## Exercise 1
According to the pitch article, which firm employed the man the writer met in the elevator, and what kind of firm was it?
— START OF Extract to read —
Spectator Article: How to deliver the perfect pitch
You’ve got a brilliant business idea: here’s how to sell it to venture capitalists in five minutes flat
Spectator Money, 26 November 2016
As someone who’s passionate about the power of compelling speech, there is nothing I hate more than watching somebody blow an opportunity. A pitch to a venture capitalist, whether on stage in front of a crowd or one-to-one over coffee, can catapult an entrepreneur towards success — or fizzle into last week’s birthday balloon. Here are my pointers to ensure your time in the spotlight doesn’t dissolve into one of those moments you’ll consign to the personal paper-shredder of doom.
The pitch is the cream in the Victoria Sponge
When I was 26 I moved from Washington DC to New York City. While looking for the job of my dreams, I temped as a PA at an insurance company. This was in the days before high-speed elevators: from the 50th floor to the ground took about two minutes. One day I found myself next to a guy from Omega Advisors, the firm in the next-door office. By the time we reached ground, we’d discussed Oasis versus Pulp (this was the 1990s), the West Village where we both lived, what on earth Omega Advisors was (a hedge fund), and — as we passed Floor 3 — the fact that my dream was to become a political analyst. It turned out my elevator companion needed someone to help him in his role as Omega’s chief economist. Two days later I had an interview with the rest of his team, and I started the job the following month.
— END OF Extract to read —
— START OF Source data —
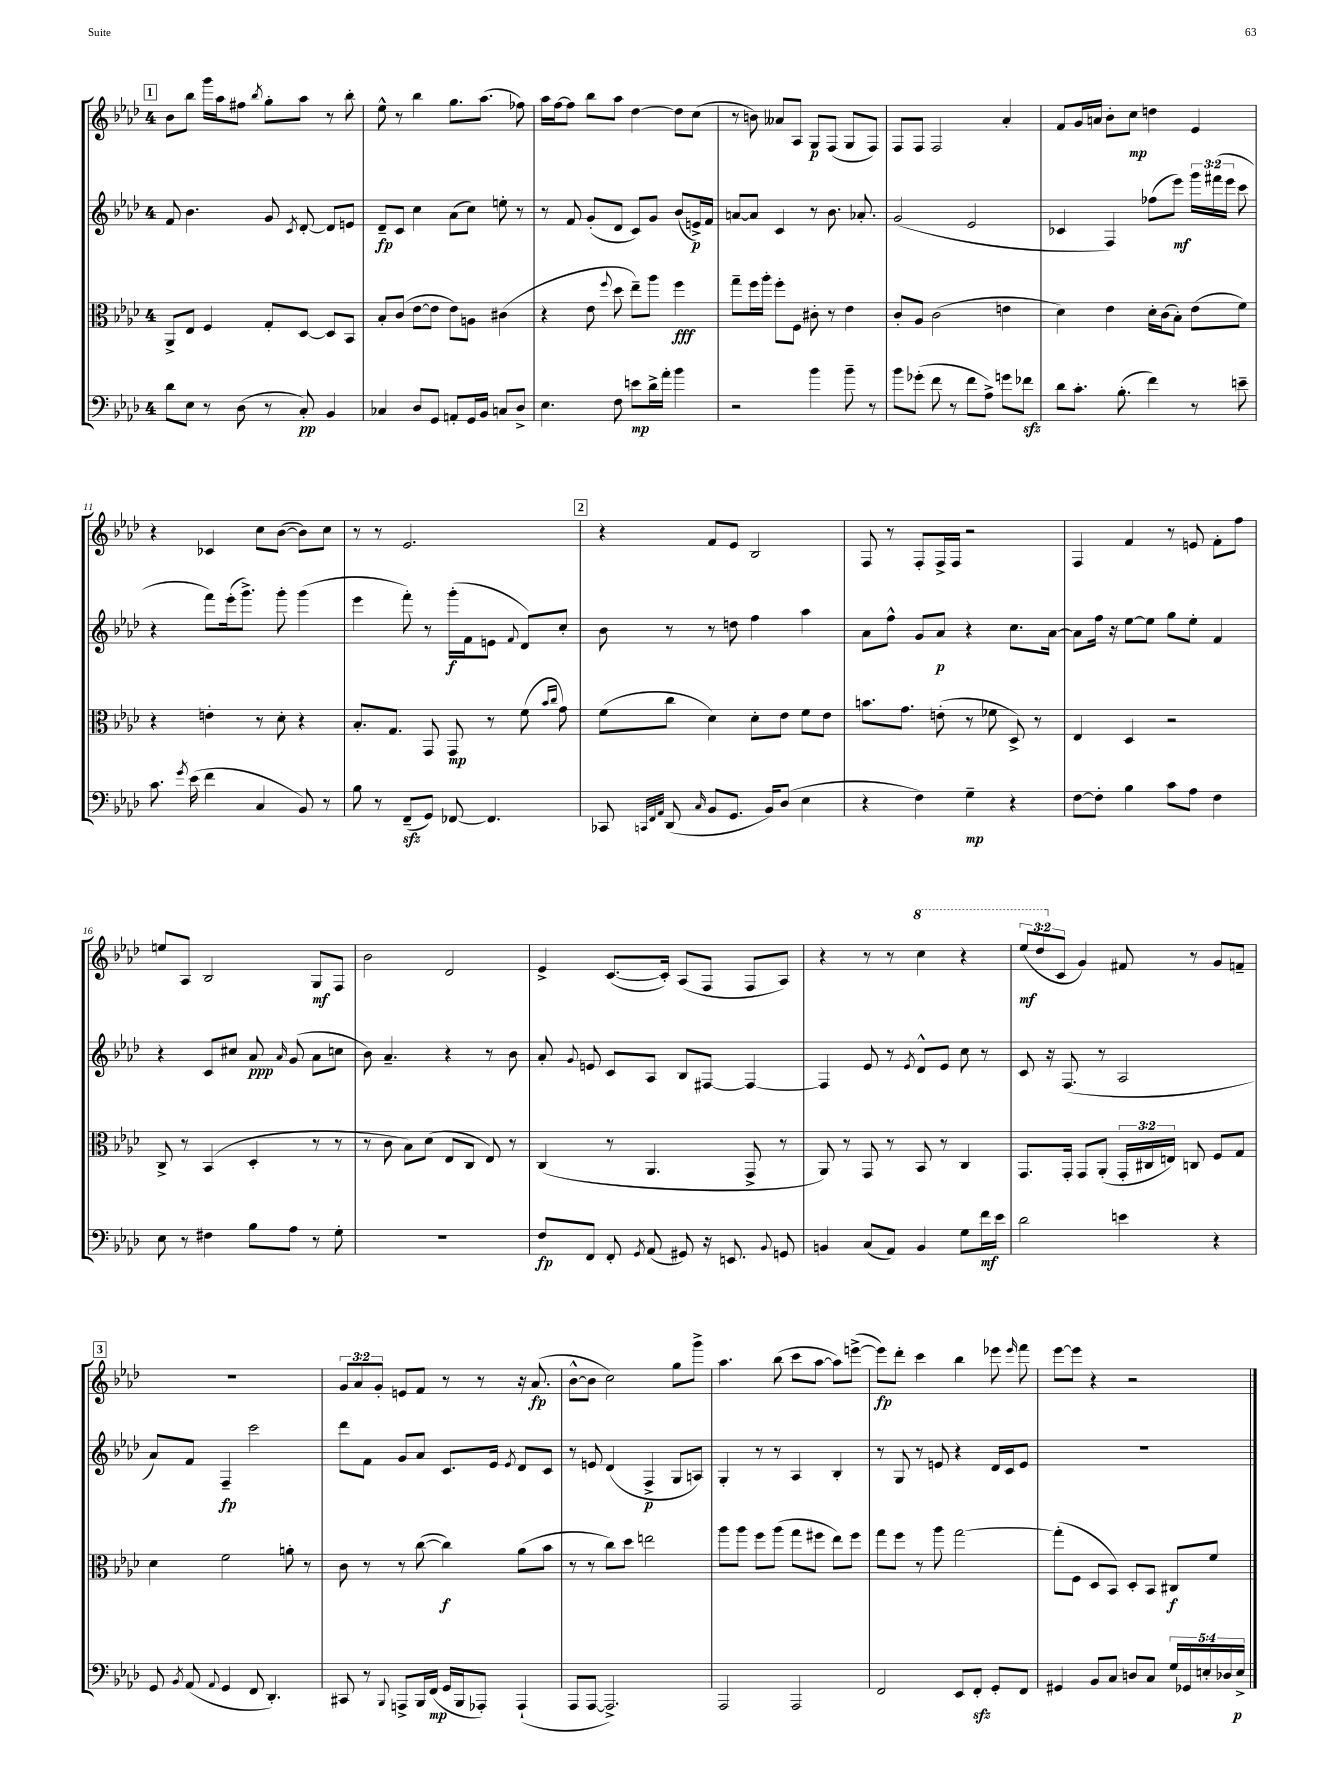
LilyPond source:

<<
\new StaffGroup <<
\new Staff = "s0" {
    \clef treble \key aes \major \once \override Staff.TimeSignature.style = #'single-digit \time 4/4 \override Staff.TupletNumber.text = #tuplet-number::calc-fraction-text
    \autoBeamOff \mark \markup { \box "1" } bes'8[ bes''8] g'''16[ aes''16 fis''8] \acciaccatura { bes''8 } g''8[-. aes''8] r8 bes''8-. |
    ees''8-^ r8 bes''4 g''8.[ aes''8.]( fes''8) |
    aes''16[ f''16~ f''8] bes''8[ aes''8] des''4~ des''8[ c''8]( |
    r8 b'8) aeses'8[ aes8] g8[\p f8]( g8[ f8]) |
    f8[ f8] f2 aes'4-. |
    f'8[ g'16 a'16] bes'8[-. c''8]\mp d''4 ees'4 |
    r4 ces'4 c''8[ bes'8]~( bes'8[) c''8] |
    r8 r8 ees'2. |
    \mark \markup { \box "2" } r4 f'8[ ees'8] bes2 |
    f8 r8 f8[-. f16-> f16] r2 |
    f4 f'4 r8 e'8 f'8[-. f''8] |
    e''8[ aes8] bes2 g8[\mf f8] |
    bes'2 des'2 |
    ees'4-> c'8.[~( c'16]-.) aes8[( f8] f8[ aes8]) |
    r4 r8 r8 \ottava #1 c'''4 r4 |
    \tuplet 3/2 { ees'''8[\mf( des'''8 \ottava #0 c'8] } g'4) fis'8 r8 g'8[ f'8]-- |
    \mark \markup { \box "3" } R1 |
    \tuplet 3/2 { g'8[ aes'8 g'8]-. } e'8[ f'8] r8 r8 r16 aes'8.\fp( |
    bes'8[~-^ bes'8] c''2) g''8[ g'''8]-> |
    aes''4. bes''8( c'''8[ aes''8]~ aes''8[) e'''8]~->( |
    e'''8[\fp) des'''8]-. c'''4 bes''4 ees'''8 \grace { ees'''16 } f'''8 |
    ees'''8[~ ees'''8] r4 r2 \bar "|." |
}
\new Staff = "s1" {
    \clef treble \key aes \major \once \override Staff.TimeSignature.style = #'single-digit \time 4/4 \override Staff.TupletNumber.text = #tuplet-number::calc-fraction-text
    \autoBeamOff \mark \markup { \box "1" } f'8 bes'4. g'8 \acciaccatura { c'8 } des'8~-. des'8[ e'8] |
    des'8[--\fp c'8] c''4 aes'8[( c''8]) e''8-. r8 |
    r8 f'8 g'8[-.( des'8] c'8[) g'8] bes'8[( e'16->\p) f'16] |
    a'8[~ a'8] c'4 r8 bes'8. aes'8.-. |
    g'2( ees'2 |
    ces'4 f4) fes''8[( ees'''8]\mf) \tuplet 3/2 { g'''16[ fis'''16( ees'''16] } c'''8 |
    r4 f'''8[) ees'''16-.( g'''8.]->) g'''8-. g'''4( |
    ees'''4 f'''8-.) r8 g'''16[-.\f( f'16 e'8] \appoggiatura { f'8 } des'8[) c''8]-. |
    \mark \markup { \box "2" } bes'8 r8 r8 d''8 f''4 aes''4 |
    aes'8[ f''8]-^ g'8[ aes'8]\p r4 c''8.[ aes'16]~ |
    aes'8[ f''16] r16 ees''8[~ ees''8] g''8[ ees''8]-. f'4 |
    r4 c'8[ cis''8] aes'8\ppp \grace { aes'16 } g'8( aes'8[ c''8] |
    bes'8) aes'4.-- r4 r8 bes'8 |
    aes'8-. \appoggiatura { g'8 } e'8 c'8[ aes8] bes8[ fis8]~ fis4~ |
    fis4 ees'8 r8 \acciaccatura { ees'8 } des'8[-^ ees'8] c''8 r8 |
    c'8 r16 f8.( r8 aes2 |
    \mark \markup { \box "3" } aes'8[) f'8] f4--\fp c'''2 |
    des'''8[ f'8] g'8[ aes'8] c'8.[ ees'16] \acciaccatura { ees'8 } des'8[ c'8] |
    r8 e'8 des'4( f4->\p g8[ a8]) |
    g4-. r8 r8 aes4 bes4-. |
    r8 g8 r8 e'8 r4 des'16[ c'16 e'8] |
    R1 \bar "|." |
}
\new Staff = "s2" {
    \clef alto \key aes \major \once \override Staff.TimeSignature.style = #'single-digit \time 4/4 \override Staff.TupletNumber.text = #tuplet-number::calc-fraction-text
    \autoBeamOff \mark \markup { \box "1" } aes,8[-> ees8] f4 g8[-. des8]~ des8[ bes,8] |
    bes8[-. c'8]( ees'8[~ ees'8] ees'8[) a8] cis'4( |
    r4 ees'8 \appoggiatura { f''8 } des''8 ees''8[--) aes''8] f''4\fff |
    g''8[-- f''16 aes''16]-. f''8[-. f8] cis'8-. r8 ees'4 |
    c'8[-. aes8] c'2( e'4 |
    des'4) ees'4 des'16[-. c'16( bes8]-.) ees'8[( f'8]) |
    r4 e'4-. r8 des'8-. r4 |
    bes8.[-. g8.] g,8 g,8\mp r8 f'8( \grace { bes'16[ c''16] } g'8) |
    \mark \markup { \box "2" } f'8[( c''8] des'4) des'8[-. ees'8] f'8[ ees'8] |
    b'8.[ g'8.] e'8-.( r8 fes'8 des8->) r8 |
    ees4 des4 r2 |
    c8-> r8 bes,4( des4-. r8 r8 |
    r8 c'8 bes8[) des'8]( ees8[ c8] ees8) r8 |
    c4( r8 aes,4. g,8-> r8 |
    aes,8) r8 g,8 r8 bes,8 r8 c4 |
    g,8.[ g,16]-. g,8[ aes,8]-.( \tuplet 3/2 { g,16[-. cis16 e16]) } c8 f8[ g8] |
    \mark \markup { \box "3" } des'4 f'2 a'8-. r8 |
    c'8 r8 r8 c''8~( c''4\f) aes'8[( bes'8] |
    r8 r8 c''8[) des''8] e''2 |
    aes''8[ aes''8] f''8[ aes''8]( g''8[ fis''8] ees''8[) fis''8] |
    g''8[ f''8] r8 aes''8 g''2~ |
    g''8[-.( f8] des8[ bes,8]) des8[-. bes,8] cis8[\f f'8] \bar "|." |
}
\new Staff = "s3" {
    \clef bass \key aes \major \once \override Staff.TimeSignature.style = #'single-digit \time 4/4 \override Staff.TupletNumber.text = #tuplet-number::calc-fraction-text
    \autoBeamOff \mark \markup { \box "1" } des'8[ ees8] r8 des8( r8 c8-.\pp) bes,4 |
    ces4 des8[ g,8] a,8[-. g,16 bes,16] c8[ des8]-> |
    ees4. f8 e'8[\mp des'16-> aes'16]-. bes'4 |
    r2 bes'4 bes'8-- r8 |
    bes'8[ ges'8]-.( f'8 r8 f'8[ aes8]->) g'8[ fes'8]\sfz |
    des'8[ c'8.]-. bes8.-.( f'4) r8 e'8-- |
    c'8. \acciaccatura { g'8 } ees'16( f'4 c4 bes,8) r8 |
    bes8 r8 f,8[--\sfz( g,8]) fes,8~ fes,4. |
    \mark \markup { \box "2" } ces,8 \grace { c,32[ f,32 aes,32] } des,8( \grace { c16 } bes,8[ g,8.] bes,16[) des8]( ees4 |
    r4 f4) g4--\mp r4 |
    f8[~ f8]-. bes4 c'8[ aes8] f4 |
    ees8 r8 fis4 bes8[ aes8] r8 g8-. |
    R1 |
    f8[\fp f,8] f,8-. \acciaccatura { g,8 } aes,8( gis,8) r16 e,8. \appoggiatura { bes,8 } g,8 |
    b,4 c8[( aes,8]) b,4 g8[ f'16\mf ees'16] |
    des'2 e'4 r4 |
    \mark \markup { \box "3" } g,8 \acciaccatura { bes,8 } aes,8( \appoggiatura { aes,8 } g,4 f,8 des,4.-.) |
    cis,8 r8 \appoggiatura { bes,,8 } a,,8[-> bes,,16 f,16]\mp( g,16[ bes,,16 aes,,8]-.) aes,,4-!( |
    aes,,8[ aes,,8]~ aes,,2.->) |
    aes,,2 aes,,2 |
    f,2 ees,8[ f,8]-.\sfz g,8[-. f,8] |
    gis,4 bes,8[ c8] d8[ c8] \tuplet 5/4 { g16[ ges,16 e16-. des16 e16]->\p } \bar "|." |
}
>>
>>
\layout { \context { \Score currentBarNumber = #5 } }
— END OF Source data —
## Exercise 2
Extract every line of the rows that contains the string "ottava", matching case exactly.

## Task response 1
Omega Advisors, a hedge fund.

## Task response 2
    r4 r8 r8 \ottava #1 c'''4 r4 |
    \tuplet 3/2 { ees'''8[\mf( des'''8 \ottava #0 c'8] } g'4) fis'8 r8 g'8[ f'8]-- |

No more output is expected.